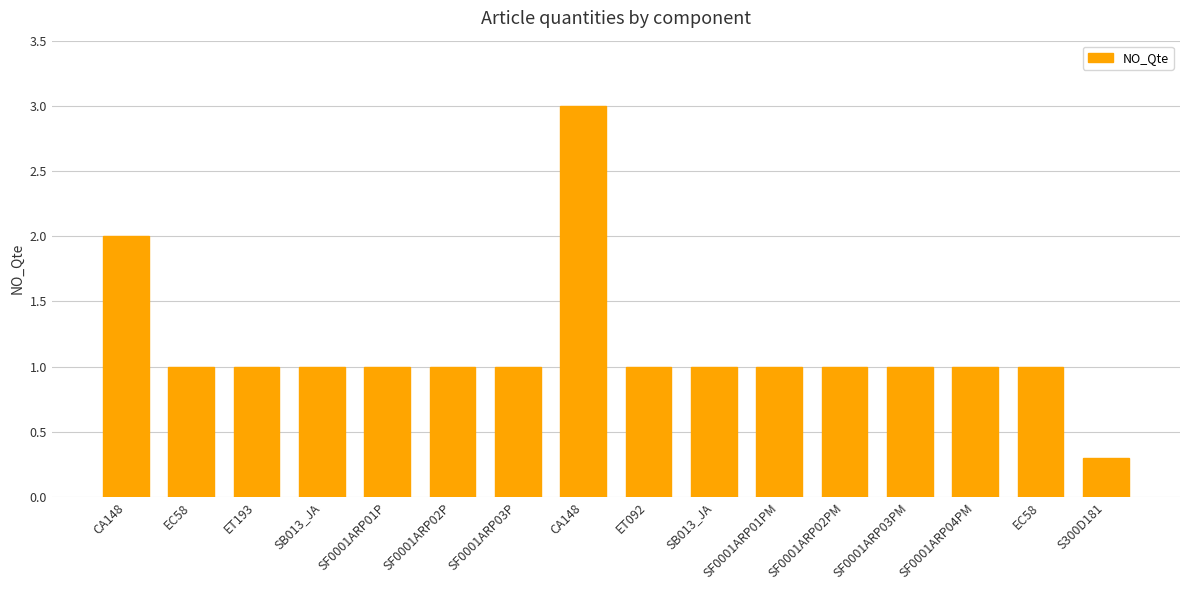

Reading right to left, transcribe all the data shown in this chart.

S300D181=0.3	EC58=1.0	SF0001ARP04PM=1.0	SF0001ARP03PM=1.0	SF0001ARP02PM=1.0	SF0001ARP01PM=1.0	SB013_JA=1.0	ET092=1.0	CA148=3.0	SF0001ARP03P=1.0	SF0001ARP02P=1.0	SF0001ARP01P=1.0	SB013_JA=1.0	ET193=1.0	EC58=1.0	CA148=2.0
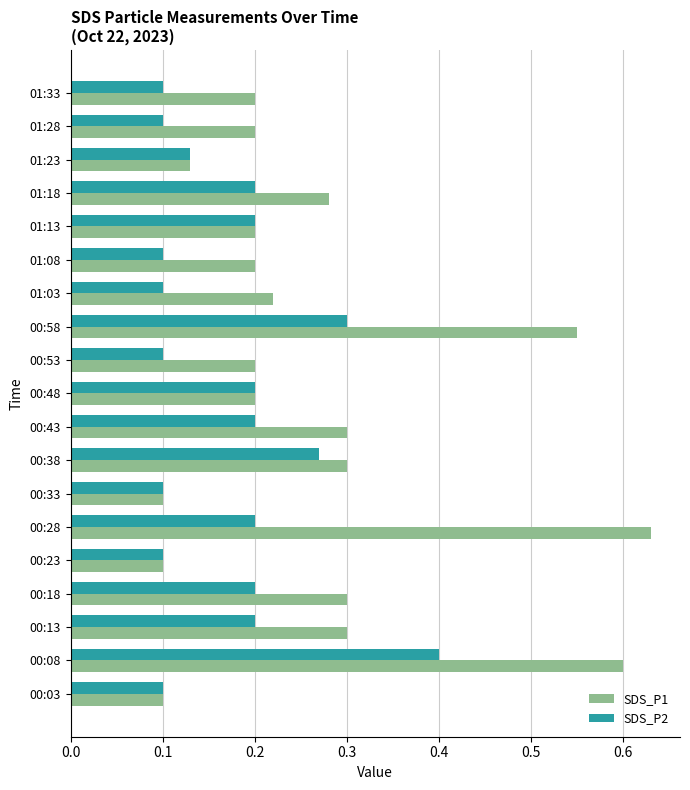

Rank the series by their maximum value, from highest to lowest.

SDS_P1, SDS_P2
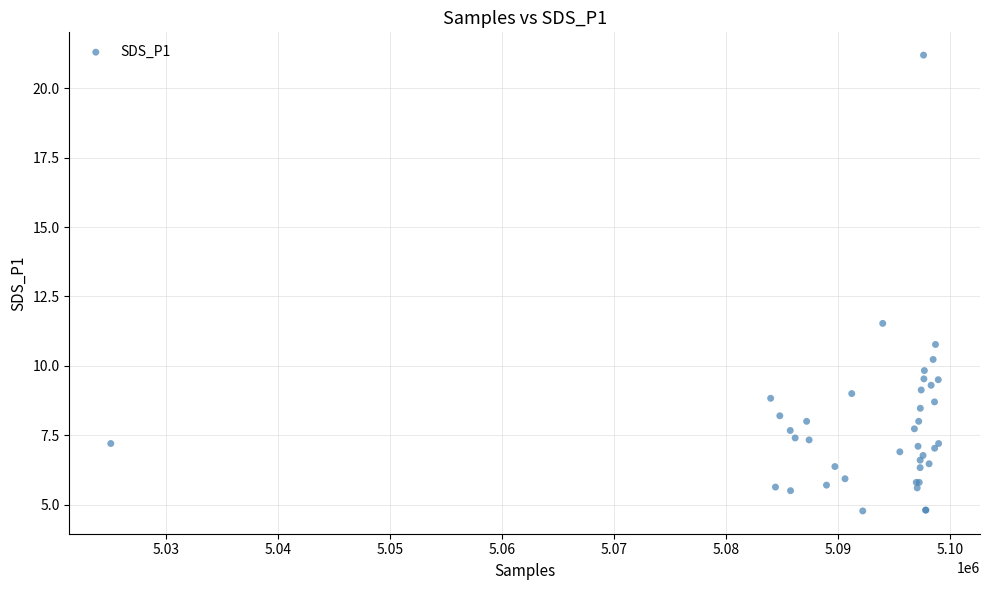

What Y value in the scatter plot is closest to 12?

11.5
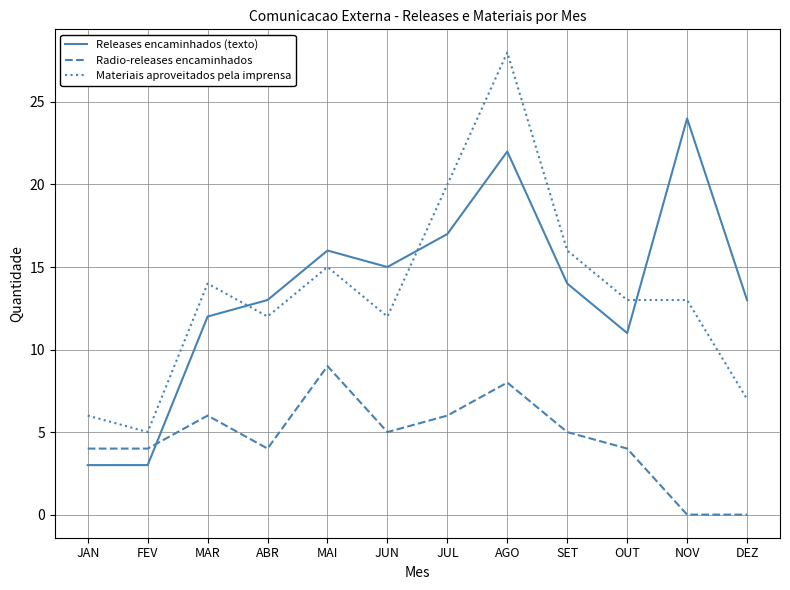

How many categories are shown in the chart?

12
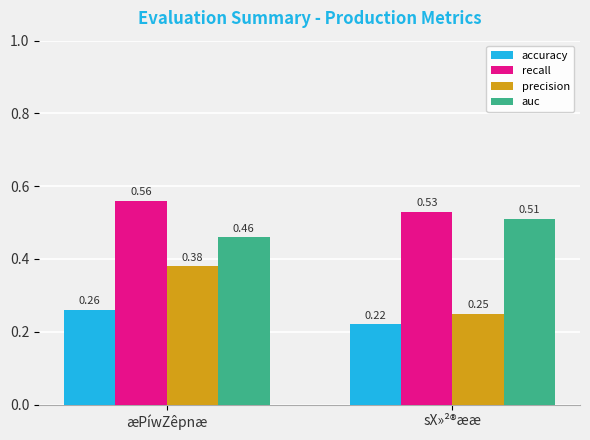

At which label does accuracy reach its minimum?

sX»²®ææ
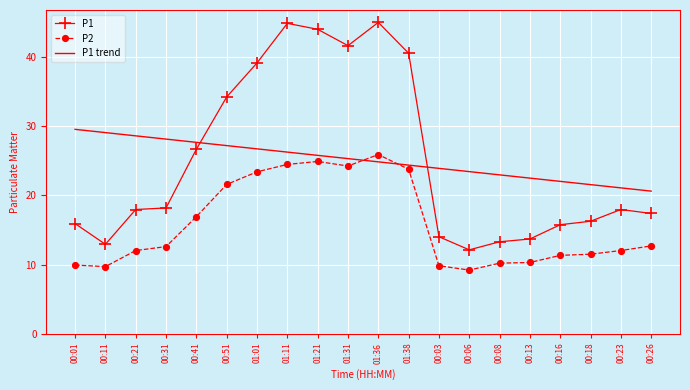

What position from the right is 00:31?

17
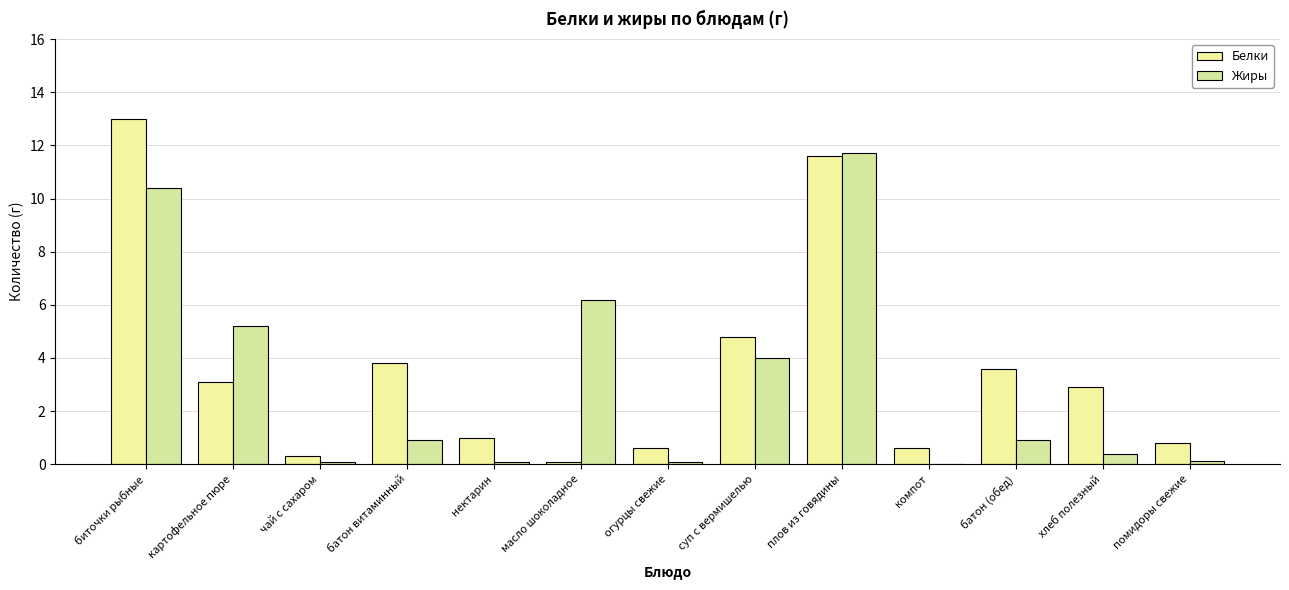

What is the label of the 5th bar from the right?

плов из говядины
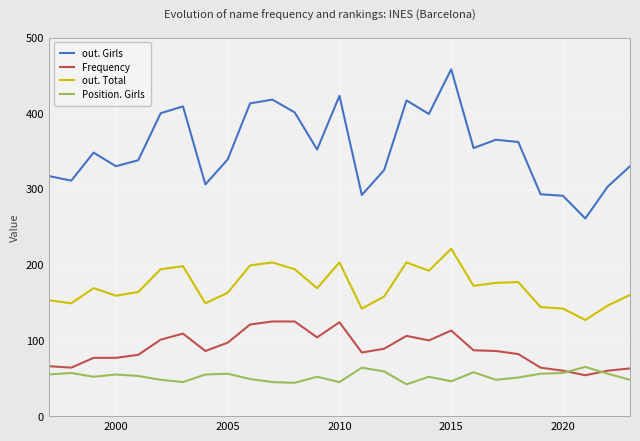

Which series has the largest total across all categories?

out. Girls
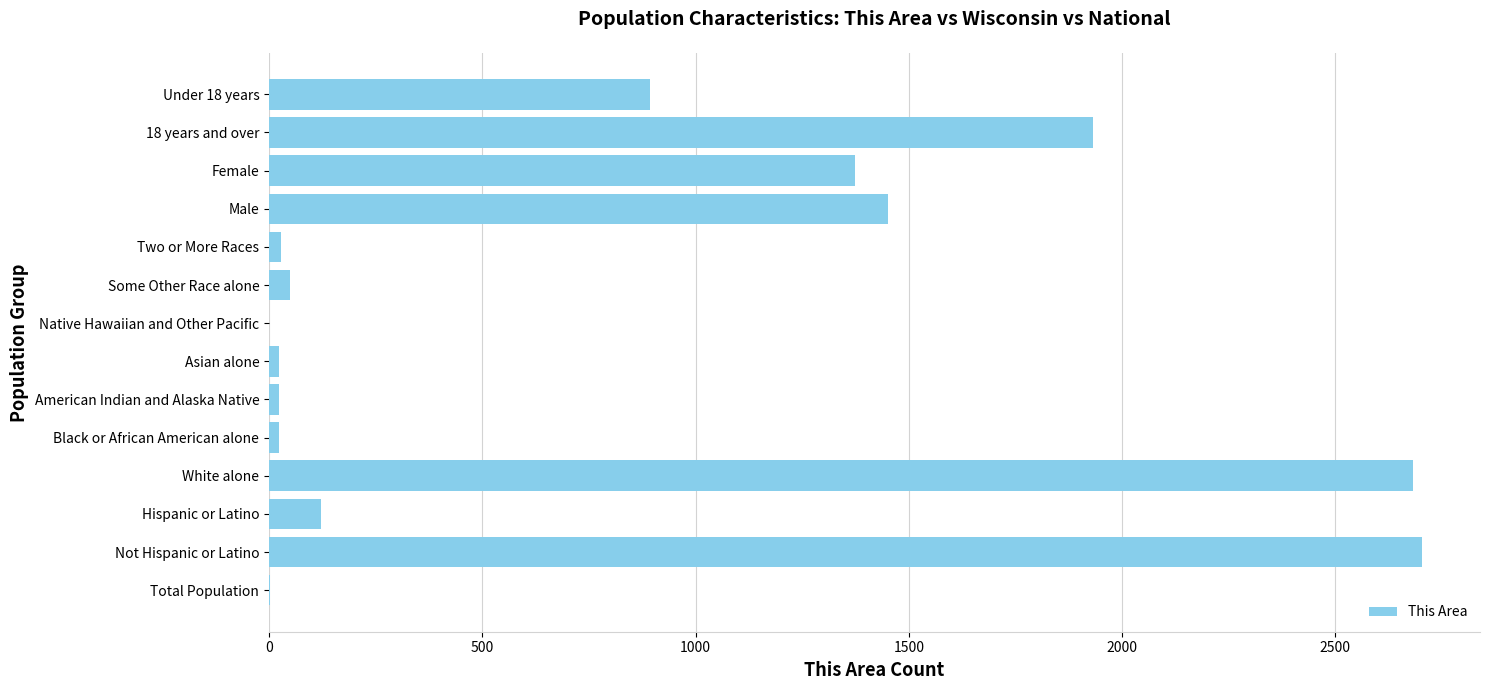

How many series are shown in this chart?

1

• • • • • • •

Copy out every entry above word for word, but leave out the pictures.

EXERCISE RESPONSE:
Reading right to left, transcribe all the data shown in this chart.

S300D181=0.3	EC58=1.0	SF0001ARP04PM=1.0	SF0001ARP03PM=1.0	SF0001ARP02PM=1.0	SF0001ARP01PM=1.0	SB013_JA=1.0	ET092=1.0	CA148=3.0	SF0001ARP03P=1.0	SF0001ARP02P=1.0	SF0001ARP01P=1.0	SB013_JA=1.0	ET193=1.0	EC58=1.0	CA148=2.0

Rank the series by their maximum value, from highest to lowest.

SDS_P1, SDS_P2

What Y value in the scatter plot is closest to 12?

11.5

How many categories are shown in the chart?

12

At which label does accuracy reach its minimum?

sX»²®ææ

What position from the right is 00:31?

17

What is the label of the 5th bar from the right?

плов из говядины

Which series has the largest total across all categories?

out. Girls

How many series are shown in this chart?

1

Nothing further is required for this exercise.